The epidemic’s rural nature landed it on the desk of U.S. Department of Agriculture Secretary Tom Vilsack who’s been leading the Obama Administration’s interagency push to curb opioid abuse. That included a $1 billion budget request recently funded by Congress in the form of the 21st Century Cures Act, structured to give grants to states hardest hit by the epidemic.
“It’s not a fundamentally rural problem,” Vilsack says. “But it’s a unique problem in rural America because of the lack of treatment capacity and facilities.”

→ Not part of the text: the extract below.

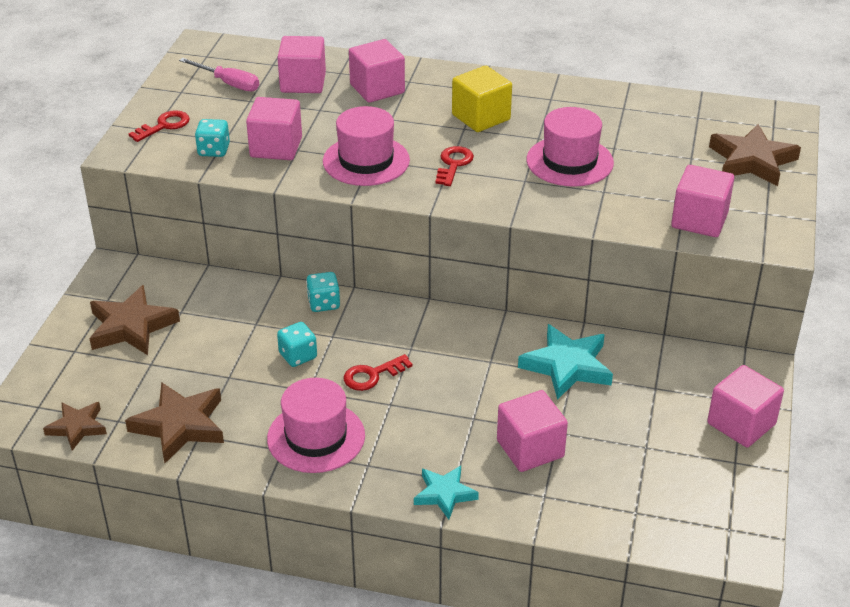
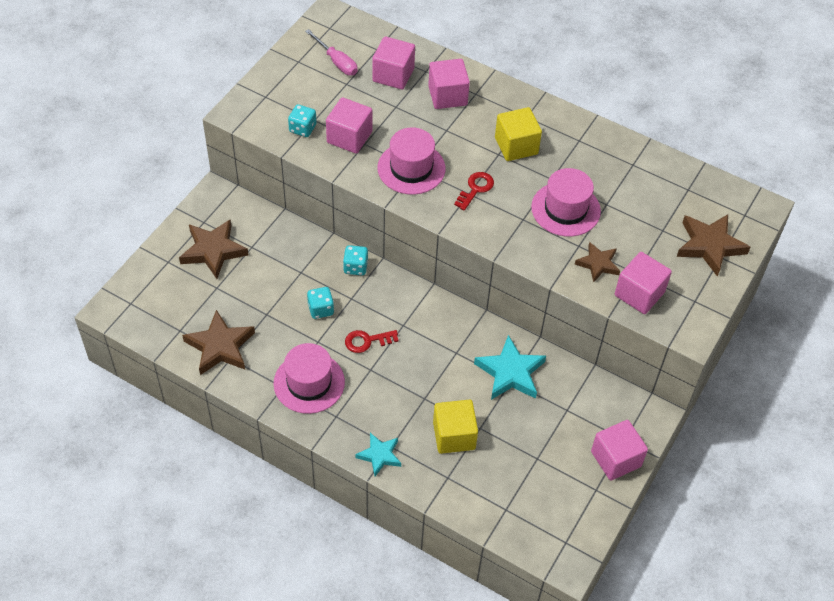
camera: 15 degrees right, 15 degrees up
brown star [43,402,107,451] -> brown star moved to [575,242,620,283]
red key [129,110,190,142] -> none
pink cube [497,390,568,472] -> yellow cube [433,400,478,454]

That lack of treatment is felt back in Sterling, Colorado. Melissa Morris relies on Suboxone, the brand name of Buprenorphine, an opioid used to wean people off heroin. Morris doesn’t get high when taking it, but she does avoid the vomiting, diarrhea and sweating that comes with opioid withdrawal. She puts it under her tongue to let it dissolve and take effect.
Morris has been off heroin since 2012. She drives to a clinic two-hours away to pick it up. She says there’s a six-week waiting list for the only doctor in Sterling certified to prescribe Suboxone. Other areas of Colorado’s eastern plains have no doctors at all who are legally able to give out Suboxone.
A new effort from University of Colorado researchers could help there, with plans to train 40 primary care doctors, their clinical care teams, and nurses in Colorado’s plains and southern San Luis Valley. Morris is advising that team as they roll out their new effort.
Morris acknowledges that close social ties in her smaller city could’ve contributed to the drugs’ spread, saying opioid users tend to “stick up for each other.” Those bonds can lead to a proliferation of drugs, but they also cut other ways. Just recently she recruited two opioid-dependent friends to the clinic she goes to weekly for treatment.
“I used to sell them pills, and heroin,” she says. “And so I do have hope. I’ve seen those success stories.”